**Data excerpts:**
■ ■ ■
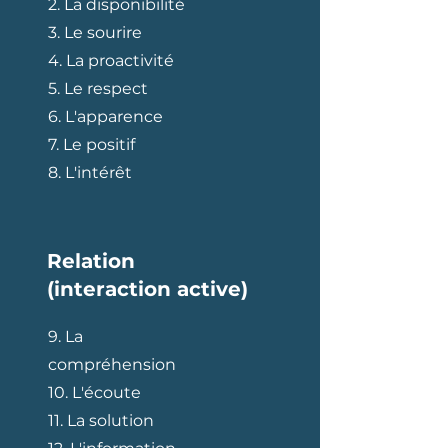
2. La disponibilité
3. Le sourire
4. La proactivité
5. Le respect
6. L'apparence
7. Le positif
8. L'intérêt
Relation
(interaction active)
9. La
compréhension
10. L'écoute
11. La solution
■ ■ ■
**WHAT IS BEING ASKED:**
Can you retype every record above exactly, leaving out the pictures?

**ANSWER SPACE:**
2. La disponibilité
3. Le sourire
4. La proactivité
5. Le respect
6. L'apparence
7. Le positif
8. L'intérêt
Relation
(interaction active)
9. La
compréhension
10. L'écoute
11. La solution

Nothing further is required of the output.